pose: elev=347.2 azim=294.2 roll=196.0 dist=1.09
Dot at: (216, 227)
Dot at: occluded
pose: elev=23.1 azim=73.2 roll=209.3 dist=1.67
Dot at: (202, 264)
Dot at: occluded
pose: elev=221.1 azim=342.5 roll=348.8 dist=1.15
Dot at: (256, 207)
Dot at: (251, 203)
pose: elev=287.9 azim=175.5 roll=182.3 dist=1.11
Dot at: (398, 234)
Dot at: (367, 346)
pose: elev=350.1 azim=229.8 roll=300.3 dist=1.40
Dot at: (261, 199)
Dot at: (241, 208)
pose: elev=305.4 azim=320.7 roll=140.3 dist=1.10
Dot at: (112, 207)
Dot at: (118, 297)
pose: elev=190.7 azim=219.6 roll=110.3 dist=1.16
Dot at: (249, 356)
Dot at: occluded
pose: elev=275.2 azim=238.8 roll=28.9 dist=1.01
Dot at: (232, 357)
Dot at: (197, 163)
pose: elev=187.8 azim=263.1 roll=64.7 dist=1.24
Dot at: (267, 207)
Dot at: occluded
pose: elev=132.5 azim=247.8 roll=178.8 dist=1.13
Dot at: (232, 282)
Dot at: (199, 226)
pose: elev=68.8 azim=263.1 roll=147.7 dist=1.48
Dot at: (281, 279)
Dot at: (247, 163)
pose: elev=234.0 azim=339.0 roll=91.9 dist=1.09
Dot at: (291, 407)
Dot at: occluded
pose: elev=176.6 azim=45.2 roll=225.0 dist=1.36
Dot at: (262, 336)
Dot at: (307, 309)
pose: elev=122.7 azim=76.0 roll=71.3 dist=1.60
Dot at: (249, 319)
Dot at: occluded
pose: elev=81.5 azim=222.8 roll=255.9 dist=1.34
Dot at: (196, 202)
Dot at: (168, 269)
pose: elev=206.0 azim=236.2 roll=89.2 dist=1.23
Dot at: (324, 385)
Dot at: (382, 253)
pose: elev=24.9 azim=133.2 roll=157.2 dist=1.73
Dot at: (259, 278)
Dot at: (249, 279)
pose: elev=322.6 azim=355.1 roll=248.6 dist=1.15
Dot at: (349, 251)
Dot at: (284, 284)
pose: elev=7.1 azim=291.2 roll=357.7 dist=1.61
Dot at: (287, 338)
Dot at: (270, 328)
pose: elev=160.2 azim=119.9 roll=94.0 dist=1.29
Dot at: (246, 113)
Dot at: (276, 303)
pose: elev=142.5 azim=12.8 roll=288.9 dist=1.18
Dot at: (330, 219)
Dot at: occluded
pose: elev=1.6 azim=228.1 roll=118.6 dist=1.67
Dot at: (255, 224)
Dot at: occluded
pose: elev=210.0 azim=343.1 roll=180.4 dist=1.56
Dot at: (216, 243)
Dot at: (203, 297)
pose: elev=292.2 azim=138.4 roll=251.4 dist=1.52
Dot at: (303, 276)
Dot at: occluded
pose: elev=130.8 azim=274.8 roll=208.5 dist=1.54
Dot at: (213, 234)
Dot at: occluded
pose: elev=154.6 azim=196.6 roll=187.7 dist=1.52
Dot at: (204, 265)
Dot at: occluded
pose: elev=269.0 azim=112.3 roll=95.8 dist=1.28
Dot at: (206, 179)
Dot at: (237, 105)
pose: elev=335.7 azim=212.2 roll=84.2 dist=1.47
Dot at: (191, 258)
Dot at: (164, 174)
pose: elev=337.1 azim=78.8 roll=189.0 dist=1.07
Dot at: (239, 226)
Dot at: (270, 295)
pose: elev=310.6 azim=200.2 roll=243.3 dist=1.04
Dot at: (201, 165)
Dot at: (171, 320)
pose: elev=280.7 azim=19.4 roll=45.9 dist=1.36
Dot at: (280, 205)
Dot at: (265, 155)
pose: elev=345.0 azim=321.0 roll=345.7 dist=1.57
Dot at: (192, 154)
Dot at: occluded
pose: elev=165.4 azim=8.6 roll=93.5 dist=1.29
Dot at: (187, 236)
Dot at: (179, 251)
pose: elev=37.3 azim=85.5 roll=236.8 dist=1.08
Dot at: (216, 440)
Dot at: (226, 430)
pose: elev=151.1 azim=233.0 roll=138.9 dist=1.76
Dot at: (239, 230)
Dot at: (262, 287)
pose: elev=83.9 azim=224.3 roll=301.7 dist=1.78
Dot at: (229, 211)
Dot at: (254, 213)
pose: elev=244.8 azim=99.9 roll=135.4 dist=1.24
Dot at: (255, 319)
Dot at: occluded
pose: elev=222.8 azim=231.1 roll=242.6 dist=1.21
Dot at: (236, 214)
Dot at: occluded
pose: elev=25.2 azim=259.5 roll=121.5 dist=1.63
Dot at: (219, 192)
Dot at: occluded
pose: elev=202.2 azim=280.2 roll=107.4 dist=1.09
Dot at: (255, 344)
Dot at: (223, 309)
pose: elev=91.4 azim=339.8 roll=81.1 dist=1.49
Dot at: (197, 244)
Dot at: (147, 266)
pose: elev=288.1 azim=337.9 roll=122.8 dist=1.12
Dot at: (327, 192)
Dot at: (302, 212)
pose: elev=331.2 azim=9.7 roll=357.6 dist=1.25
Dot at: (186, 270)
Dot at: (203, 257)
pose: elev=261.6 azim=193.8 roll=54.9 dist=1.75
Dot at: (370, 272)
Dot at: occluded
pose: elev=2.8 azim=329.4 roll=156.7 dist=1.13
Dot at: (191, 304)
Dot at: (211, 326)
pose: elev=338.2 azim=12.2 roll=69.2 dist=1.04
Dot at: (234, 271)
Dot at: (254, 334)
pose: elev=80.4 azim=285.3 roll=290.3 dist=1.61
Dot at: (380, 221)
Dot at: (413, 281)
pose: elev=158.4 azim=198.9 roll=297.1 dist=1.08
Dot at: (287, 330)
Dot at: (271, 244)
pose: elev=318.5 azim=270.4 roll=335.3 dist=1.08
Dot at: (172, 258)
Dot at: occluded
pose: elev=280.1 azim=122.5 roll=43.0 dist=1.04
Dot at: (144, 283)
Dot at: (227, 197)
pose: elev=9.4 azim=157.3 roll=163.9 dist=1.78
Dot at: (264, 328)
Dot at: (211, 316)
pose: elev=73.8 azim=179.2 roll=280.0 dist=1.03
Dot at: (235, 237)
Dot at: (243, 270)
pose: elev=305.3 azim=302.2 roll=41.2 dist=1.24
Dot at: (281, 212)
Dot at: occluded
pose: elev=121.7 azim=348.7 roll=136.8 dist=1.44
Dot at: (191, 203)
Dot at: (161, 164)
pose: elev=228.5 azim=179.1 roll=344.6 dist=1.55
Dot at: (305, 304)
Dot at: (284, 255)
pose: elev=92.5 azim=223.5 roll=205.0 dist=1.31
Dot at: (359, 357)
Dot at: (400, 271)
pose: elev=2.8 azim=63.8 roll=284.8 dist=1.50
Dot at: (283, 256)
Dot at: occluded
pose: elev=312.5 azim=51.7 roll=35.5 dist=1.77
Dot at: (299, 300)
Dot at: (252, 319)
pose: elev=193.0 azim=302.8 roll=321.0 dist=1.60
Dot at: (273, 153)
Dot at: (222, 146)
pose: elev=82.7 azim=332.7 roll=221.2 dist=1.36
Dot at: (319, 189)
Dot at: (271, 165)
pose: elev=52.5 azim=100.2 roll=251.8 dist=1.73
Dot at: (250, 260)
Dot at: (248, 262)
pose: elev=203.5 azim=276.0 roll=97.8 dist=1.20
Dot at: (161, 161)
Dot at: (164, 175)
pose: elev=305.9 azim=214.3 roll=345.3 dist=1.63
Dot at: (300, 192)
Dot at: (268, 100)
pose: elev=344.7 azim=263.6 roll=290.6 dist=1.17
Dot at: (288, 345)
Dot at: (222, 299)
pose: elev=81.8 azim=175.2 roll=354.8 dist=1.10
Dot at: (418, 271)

______

Can you reproduce, unchanged, the lines of the listing above, starting with the line that contains "pose: elev=335.7 azim=212.2" and going on through the line that contains "Dot at: (179, 251)", both included?

pose: elev=335.7 azim=212.2 roll=84.2 dist=1.47
Dot at: (191, 258)
Dot at: (164, 174)
pose: elev=337.1 azim=78.8 roll=189.0 dist=1.07
Dot at: (239, 226)
Dot at: (270, 295)
pose: elev=310.6 azim=200.2 roll=243.3 dist=1.04
Dot at: (201, 165)
Dot at: (171, 320)
pose: elev=280.7 azim=19.4 roll=45.9 dist=1.36
Dot at: (280, 205)
Dot at: (265, 155)
pose: elev=345.0 azim=321.0 roll=345.7 dist=1.57
Dot at: (192, 154)
Dot at: occluded
pose: elev=165.4 azim=8.6 roll=93.5 dist=1.29
Dot at: (187, 236)
Dot at: (179, 251)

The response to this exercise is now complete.